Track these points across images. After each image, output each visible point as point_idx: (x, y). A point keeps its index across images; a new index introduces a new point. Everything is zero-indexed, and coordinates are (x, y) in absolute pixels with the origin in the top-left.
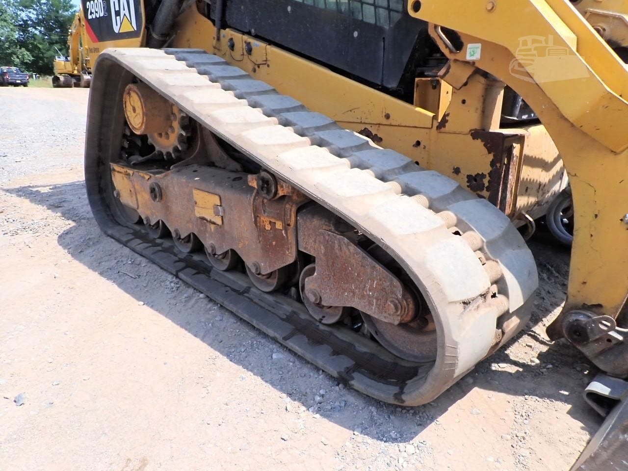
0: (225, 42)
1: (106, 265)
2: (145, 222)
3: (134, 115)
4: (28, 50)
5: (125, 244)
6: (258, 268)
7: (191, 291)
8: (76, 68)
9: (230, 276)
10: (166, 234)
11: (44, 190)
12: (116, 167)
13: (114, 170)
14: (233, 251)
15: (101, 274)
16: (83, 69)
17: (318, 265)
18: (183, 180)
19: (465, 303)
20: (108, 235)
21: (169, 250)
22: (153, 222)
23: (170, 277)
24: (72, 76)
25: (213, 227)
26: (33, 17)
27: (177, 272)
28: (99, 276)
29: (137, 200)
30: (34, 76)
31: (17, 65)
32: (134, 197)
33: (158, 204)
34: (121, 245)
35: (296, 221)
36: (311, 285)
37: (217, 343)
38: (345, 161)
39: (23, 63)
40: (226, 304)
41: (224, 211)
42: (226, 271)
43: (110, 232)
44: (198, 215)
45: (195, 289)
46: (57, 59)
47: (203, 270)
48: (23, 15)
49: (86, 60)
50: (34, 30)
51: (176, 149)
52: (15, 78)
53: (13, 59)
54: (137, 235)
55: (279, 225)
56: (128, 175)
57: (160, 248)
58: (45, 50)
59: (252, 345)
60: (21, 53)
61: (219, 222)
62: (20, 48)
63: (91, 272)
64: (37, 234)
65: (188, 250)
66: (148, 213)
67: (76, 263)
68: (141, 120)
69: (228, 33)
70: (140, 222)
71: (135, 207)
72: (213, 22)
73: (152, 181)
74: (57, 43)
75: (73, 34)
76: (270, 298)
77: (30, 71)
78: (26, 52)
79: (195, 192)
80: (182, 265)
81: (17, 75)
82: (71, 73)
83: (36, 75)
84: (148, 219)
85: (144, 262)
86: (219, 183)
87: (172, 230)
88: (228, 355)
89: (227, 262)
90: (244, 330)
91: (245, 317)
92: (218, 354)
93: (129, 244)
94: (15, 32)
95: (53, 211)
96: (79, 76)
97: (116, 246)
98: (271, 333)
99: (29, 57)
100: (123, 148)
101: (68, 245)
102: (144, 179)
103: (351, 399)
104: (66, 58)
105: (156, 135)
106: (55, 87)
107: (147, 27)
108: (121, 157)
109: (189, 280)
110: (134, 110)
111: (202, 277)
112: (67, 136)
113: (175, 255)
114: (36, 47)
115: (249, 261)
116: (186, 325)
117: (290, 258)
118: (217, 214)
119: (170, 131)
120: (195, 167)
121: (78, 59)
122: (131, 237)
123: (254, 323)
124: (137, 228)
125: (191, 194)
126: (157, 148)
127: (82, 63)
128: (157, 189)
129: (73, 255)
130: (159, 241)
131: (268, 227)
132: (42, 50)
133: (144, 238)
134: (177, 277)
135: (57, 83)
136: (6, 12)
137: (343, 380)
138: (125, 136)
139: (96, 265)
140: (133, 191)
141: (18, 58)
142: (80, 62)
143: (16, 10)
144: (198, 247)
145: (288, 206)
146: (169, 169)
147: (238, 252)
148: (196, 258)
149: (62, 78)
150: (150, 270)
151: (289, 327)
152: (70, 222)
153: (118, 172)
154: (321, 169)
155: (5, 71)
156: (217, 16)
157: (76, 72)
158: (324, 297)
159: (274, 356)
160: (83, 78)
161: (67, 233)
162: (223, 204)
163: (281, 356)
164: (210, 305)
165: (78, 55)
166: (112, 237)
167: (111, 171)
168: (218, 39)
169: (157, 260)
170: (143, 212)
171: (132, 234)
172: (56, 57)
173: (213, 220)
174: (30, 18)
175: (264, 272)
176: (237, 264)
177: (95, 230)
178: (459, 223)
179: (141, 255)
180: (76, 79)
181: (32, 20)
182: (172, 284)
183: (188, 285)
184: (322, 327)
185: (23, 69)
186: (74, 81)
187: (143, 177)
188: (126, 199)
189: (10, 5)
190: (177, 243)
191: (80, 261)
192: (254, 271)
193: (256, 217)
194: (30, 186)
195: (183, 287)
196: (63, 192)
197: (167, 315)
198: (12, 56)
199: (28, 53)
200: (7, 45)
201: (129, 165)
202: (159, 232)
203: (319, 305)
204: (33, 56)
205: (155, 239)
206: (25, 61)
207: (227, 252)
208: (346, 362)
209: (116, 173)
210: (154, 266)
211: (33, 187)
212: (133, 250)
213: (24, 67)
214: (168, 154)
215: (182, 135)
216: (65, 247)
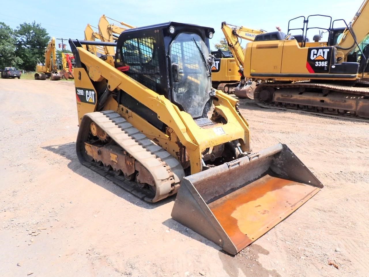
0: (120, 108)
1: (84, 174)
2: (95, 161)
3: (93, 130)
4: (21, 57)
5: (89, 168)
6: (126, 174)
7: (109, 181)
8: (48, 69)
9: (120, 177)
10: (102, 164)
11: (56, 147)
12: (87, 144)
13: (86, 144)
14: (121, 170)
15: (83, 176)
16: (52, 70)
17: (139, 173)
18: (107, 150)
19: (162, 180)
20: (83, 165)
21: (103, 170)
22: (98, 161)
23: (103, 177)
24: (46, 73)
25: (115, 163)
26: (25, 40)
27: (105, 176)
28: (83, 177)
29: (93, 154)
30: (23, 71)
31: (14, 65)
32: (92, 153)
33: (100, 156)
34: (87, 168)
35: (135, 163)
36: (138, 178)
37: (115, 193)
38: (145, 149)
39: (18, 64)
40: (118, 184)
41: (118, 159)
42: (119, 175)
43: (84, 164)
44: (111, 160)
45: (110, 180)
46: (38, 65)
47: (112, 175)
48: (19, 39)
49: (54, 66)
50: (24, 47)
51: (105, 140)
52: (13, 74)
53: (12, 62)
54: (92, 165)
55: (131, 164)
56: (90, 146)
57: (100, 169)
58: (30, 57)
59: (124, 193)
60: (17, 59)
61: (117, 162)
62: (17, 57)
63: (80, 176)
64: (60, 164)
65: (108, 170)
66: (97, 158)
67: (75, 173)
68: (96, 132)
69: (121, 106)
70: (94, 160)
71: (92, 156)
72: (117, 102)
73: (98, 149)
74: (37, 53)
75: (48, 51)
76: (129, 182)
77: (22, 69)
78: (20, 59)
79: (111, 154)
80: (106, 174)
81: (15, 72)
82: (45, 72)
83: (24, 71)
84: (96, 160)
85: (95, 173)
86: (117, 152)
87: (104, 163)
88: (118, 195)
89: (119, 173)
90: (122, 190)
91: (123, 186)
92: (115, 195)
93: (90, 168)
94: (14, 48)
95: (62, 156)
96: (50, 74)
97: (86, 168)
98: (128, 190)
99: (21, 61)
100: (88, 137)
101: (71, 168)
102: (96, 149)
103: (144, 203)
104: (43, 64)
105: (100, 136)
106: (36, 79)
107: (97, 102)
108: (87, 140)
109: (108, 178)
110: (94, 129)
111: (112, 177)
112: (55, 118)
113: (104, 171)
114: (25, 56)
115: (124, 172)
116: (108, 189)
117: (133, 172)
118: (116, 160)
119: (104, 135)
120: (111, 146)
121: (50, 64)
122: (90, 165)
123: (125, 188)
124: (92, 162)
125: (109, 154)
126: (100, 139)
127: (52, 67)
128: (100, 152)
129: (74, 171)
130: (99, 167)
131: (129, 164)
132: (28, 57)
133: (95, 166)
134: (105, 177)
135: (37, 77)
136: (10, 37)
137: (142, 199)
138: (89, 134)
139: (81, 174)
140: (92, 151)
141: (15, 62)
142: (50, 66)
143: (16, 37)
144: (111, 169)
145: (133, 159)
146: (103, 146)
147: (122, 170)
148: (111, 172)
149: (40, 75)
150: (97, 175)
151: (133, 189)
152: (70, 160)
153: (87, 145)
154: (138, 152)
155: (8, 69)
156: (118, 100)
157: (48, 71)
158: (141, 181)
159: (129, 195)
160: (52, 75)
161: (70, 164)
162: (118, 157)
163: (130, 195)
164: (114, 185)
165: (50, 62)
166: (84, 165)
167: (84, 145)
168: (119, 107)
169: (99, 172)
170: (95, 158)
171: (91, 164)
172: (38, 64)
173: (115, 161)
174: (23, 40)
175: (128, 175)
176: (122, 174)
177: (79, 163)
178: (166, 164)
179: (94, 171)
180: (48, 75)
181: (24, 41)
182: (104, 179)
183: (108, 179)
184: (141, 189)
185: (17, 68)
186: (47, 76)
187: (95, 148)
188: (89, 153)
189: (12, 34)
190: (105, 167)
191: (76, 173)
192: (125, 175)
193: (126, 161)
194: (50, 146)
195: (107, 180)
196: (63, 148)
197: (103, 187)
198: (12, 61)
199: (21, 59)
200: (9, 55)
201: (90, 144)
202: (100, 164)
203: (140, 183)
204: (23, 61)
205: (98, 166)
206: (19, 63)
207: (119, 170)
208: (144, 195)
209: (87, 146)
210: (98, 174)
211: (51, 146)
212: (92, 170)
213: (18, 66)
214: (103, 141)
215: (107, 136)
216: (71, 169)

····················

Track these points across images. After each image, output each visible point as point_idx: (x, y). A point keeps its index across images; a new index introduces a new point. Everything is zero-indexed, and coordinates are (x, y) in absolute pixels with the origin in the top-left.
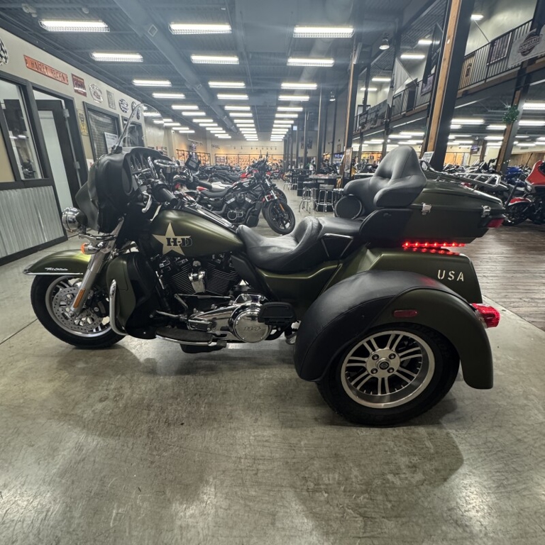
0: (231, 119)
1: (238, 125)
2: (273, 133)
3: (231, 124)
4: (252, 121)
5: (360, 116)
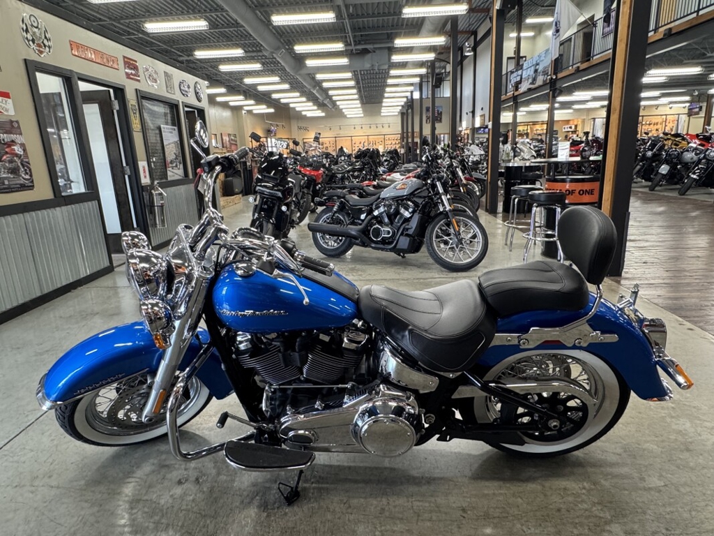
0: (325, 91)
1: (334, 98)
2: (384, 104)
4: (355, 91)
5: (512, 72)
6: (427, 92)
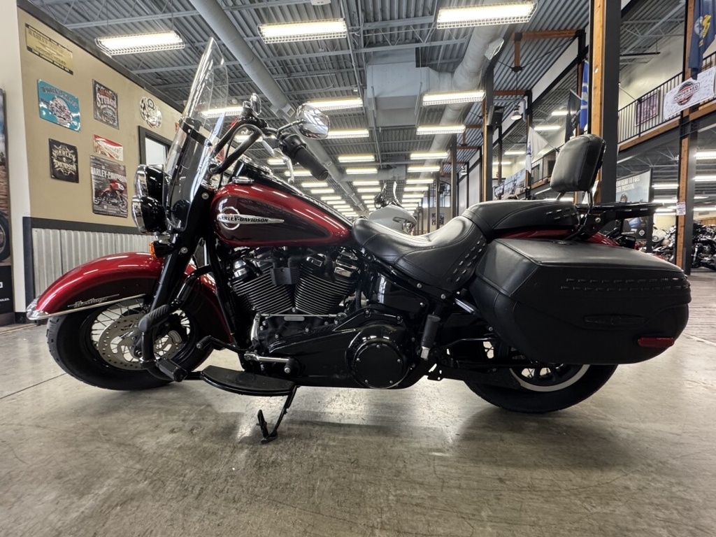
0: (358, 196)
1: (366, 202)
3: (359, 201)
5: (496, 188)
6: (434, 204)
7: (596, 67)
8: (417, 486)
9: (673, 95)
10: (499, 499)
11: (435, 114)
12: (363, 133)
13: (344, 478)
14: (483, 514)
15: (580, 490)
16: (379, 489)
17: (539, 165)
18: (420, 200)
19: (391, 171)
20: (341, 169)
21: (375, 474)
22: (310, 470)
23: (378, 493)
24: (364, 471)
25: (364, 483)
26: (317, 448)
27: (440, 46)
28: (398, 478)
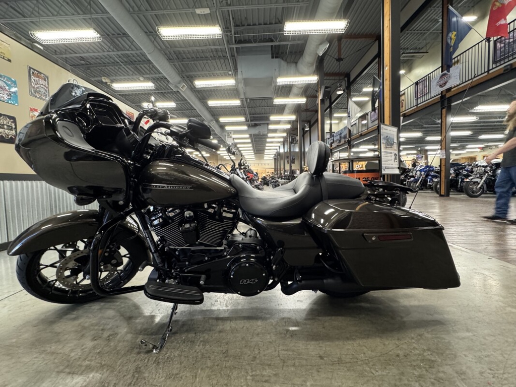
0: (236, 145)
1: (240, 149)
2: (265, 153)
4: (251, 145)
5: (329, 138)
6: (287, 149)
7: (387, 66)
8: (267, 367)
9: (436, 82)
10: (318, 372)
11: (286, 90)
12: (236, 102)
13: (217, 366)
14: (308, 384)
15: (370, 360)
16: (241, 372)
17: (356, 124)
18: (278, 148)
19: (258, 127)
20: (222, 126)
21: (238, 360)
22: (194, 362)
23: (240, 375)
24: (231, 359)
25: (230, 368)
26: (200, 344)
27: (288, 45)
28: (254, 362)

····················

* TASK OBJECTIVE:
Copy range, inclusive: the line holding "125: (191, 194)" to the line holding "215: (182, 135)". Reproduce exactly those lines of the records above and no others.

* TASK RESULT:
125: (191, 194)
126: (157, 148)
127: (82, 63)
128: (157, 189)
129: (73, 255)
130: (159, 241)
131: (268, 227)
132: (42, 50)
133: (144, 238)
134: (177, 277)
135: (57, 83)
136: (6, 12)
137: (343, 380)
138: (125, 136)
139: (96, 265)
140: (133, 191)
141: (18, 58)
142: (80, 62)
143: (16, 10)
144: (198, 247)
145: (288, 206)
146: (169, 169)
147: (238, 252)
148: (196, 258)
149: (62, 78)
150: (150, 270)
151: (289, 327)
152: (70, 222)
153: (118, 172)
154: (321, 169)
155: (5, 71)
156: (217, 16)
157: (76, 72)
158: (324, 297)
159: (274, 356)
160: (83, 78)
161: (67, 233)
162: (223, 204)
163: (281, 356)
164: (210, 305)
165: (78, 55)
166: (112, 237)
167: (111, 171)
168: (218, 39)
169: (157, 260)
170: (143, 212)
171: (132, 234)
172: (56, 57)
173: (213, 220)
174: (30, 18)
175: (264, 272)
176: (237, 264)
177: (95, 230)
178: (459, 223)
179: (141, 255)
180: (76, 79)
181: (32, 20)
182: (172, 284)
183: (188, 285)
184: (322, 327)
185: (23, 69)
186: (74, 81)
187: (143, 177)
188: (126, 199)
189: (10, 5)
190: (177, 243)
191: (80, 261)
192: (254, 271)
193: (256, 217)
194: (30, 186)
195: (183, 287)
196: (63, 192)
197: (167, 315)
198: (12, 56)
199: (28, 53)
200: (7, 45)
201: (129, 165)
202: (159, 232)
203: (319, 305)
204: (33, 56)
205: (155, 239)
206: (25, 61)
207: (227, 252)
208: (346, 362)
209: (116, 173)
210: (154, 266)
211: (33, 187)
212: (133, 250)
213: (24, 67)
214: (168, 154)
215: (182, 135)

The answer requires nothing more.